BRIEF: Copy out the lines below that hold the word "described".

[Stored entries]
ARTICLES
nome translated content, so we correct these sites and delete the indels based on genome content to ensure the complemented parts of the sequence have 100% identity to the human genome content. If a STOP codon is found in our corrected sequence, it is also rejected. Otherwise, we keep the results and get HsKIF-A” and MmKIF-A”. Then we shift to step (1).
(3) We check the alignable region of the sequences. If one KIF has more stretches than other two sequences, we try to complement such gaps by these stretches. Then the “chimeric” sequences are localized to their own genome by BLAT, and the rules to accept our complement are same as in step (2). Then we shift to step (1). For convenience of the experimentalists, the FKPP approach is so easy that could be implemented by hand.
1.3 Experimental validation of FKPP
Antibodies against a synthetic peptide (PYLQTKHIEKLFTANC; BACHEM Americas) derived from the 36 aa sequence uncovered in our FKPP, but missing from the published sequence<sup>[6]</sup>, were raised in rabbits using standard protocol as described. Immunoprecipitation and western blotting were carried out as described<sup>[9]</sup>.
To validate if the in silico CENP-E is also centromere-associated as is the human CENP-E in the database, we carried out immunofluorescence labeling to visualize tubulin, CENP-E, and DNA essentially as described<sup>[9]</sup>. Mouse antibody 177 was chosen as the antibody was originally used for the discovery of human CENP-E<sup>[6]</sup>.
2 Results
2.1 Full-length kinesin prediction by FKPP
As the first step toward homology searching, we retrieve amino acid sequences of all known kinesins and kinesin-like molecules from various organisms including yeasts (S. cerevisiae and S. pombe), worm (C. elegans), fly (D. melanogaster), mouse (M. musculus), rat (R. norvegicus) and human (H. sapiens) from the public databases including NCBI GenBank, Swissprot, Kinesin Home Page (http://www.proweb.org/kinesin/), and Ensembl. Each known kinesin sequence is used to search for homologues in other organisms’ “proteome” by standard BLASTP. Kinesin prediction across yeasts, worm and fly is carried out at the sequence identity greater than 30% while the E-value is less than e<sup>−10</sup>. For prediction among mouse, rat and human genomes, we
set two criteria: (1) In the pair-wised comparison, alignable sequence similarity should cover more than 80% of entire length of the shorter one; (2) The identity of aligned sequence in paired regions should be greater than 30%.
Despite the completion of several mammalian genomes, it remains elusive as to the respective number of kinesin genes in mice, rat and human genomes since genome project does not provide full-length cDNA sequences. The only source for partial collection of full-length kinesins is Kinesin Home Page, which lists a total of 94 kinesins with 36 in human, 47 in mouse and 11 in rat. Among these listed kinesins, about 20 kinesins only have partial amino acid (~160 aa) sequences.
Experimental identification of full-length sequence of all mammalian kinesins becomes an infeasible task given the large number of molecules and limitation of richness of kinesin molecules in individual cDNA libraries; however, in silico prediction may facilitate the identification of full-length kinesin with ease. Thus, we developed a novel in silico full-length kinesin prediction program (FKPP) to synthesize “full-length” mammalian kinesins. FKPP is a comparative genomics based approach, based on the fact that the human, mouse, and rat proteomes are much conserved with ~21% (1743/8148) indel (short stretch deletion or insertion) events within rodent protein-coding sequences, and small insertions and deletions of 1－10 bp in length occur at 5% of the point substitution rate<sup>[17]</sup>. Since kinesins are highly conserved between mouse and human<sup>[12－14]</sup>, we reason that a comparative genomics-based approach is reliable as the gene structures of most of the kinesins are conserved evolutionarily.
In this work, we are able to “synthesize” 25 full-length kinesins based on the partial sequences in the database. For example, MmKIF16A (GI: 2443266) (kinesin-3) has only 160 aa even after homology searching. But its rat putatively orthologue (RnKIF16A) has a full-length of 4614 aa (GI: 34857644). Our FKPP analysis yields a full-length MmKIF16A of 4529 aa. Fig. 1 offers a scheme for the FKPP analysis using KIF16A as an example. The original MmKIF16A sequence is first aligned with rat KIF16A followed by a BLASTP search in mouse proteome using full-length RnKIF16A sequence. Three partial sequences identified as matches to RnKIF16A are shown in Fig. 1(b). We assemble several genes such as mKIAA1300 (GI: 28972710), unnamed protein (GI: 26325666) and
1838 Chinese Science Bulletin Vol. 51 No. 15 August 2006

WRITTEN RESPONSE:
Antibodies against a synthetic peptide (PYLQTKHIEKLFTANC; BACHEM Americas) derived from the 36 aa sequence uncovered in our FKPP, but missing from the published sequence<sup>[6]</sup>, were raised in rabbits using standard protocol as described. Immunoprecipitation and western blotting were carried out as described<sup>[9]</sup>.
To validate if the in silico CENP-E is also centromere-associated as is the human CENP-E in the database, we carried out immunofluorescence labeling to visualize tubulin, CENP-E, and DNA essentially as described<sup>[9]</sup>. Mouse antibody 177 was chosen as the antibody was originally used for the discovery of human CENP-E<sup>[6]</sup>.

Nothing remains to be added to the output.